Bayesian inverse problems often involve sampling probability distributions on functions. Traditional MCMC algorithms fail under mesh refinement. Recently, a variety of dimension-independent MCMC methods have emerged, but few of them take the geometry of the posterior into account. In this work, we try to blend recent developments in finite dimensional manifold samplers with dimension-independent MCMC. The goal of such a marriage is to speed up the mixing of the Markov chain by using geometry, whilst remaining robust under mesh-refinement. The key idea is to employ the manifold methods on an appropriately chosen finite dimensional subspace.

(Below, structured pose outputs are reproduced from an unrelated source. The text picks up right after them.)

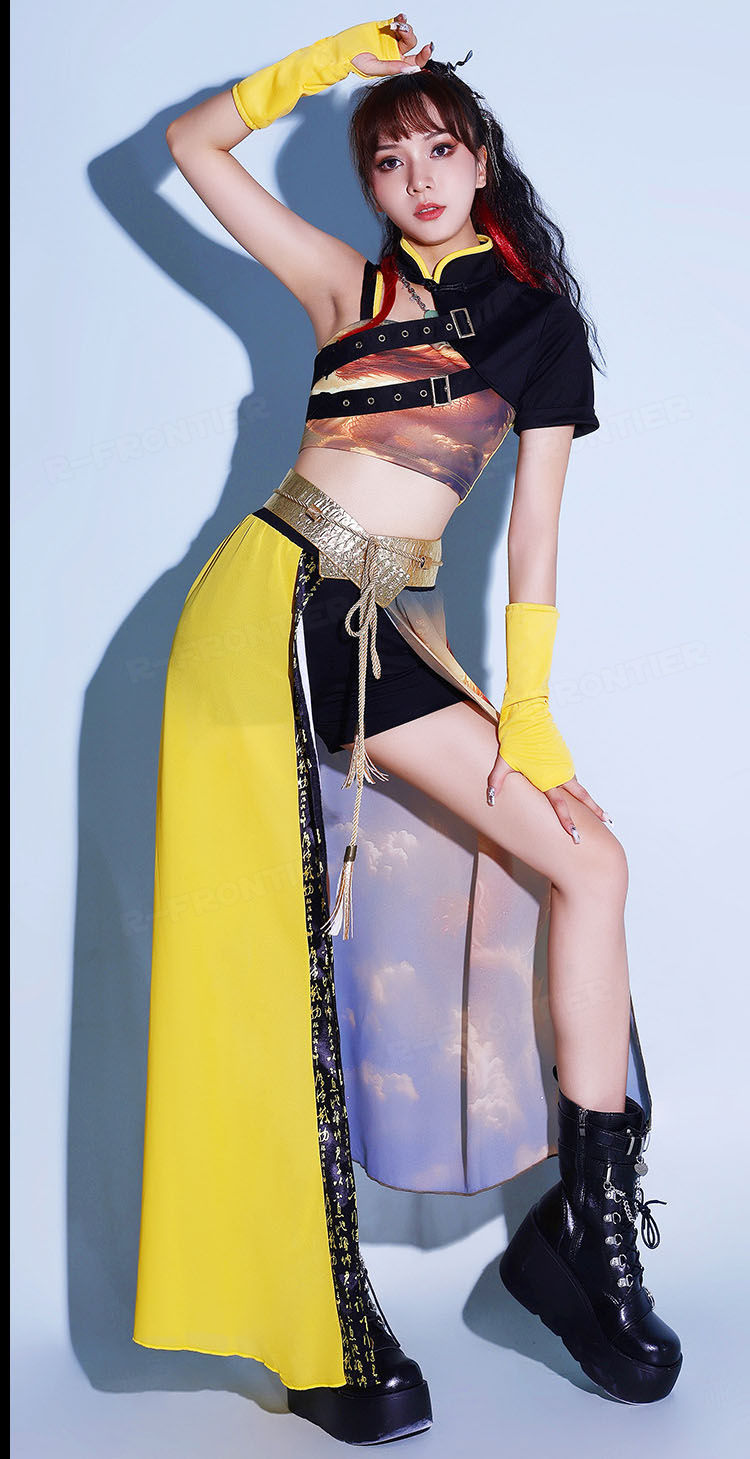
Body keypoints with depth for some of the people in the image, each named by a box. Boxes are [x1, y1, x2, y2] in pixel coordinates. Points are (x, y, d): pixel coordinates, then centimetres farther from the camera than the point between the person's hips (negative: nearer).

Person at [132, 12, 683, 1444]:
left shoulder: (543, 319, 10)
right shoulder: (348, 288, 12)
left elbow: (533, 534, 4)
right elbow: (192, 143, 15)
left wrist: (527, 710, -4)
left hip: (391, 631, 1)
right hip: (267, 604, -1)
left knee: (590, 860, -13)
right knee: (276, 957, -4)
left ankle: (589, 1230, -3)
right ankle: (323, 1316, 6)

**Konstantinos Zygalakis, Ergodic stochastic differential equations and big data**

Applying standard Markov chain Monte Carlo (MCMC) algorithms to large data sets is computationally expensive. Both the calculation of the acceptance probability and the creation of informed proposals usually require an iteration through the whole data set. The recently proposed stochastic gradient Langevin dynamics (SGLD) method circumvents this problem in three ways: it generates proposals which are only based on a subset of the data, it skips the accept-reject step and it uses sequences of decreasing step-sizes. In this talk using some recent developments in backward error analysis for Stochastic Differential Equations we will investigate the properties of the SGLD algorithm (and propose new variants of it) when the time-step remains fixed. Our findings will be illustrated by a variety of different examples.

**Dan Simpson, To avoid fainting, keep repeating 'It's only a model'...**

Big models are slightly terrifying statistical beasts. Festooned with complicated specifications of expert knowledge, it can be difficult to understand how the uncertainty is propagating through the model. In particular, it is difficult to assess in what way deep distributional assumptions affect the posterior quantities of interest. A second problem is the challenge of using data to inform these models. There is typically not enough information to overcome the prior modelling assumptions (“with low power comes great responsibility”), so any thinking on big models requires the concept of big data. This makes an already challenging computational task even more hair-raising, as in these types of problems the “big data” is often cobbled together from heterogenous data sources of varying quality. In this talk, I will forgo discussions of the computational problems and look through some examples at the statistical challenges associated with fitting these types of models.